I am trying to build a library which reads complex HDF5 data files in python.
I am running into a problem where, an HDF5 Dataset
somehow implements the default array protocol (sometimes), such that when a numpy array is created from it, it casts to the particular array type.
In [8]: ds
Out[8]: <HDF5 dataset "two_by_zero_empty_matrix": shape (2,), type "<u8">
In [9]: ds.value
Out[9]: array([2, 0], dtype=uint64)
This Dataset
object, implements the numpy array protocol, and when the dataset consists of numbers, it supplies a default array type.
In [10]: np.array(ds)
Out[10]: array([2, 0], dtype=uint64)
However, if the dataset doesn't consist of numbers, but some other objects, as you would expect, it just uses a numpy array of type np.object
:
In [43]: ds2
Out[43]: <HDF5 dataset "somecells": shape (2, 3), type "|O8">
In [44]: np.array(ds2)
Out[44]:
array([[<HDF5 object reference>, <HDF5 object reference>,
<HDF5 object reference>],
[<HDF5 object reference>, <HDF5 object reference>,
<HDF5 object reference>]], dtype=object)
This behavior might seem convenient but in my case it's actually inconvenient since it interferes with my recursive traversal of the data file. Working around it really turns out to be difficult since there a lot of different possible data types which have to be special-cased a little differently depending on whether they are children of objects or arrays of numbers.

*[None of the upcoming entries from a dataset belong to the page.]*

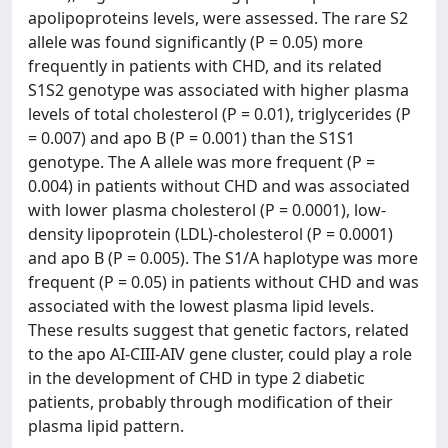
apolipoproteins levels, were assessed. The rare S2
allele was found significantly (P = 0.05) more
frequently in patients with CHD, and its related
S1S2 genotype was associated with higher plasma
levels of total cholesterol (P = 0.01), triglycerides (P
= 0.007) and apo B (P = 0.001) than the S1S1
genotype. The A allele was more frequent (P =
0.004) in patients without CHD and was associated
with lower plasma cholesterol (P = 0.0001), low-
density lipoprotein (LDL)-cholesterol (P = 0.0001)
and apo B (P = 0.005). The S1/A haplotype was more
frequent (P = 0.05) in patients without CHD and was
associated with the lowest plasma lipid levels.
These results suggest that genetic factors, related
to the apo AI-CIII-AIV gene cluster, could play a role
in the development of CHD in type 2 diabetic
patients, probably through modification of their
plasma lipid pattern.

My question is this: is there a way to suppress the default array creation protocol, such that I could create an object array out of dataset objects that want to cast to their natural duck types?
That is, I want something like: np.array(ds, dtype=object)
, which will produce an array of [<Dataset object of type int>, dtype=object]
and not [3 4 5, dtype=int]
.
But np.array(ds, dtype=np.object)
throws IOError: Can't read data (No appropriate function for conversion path)
I tried in earnest to google some documentation about the numpy array protocol works, and found a lot, but it doesn't really appear to me that anyone considered the possibility that someone might want this behavior.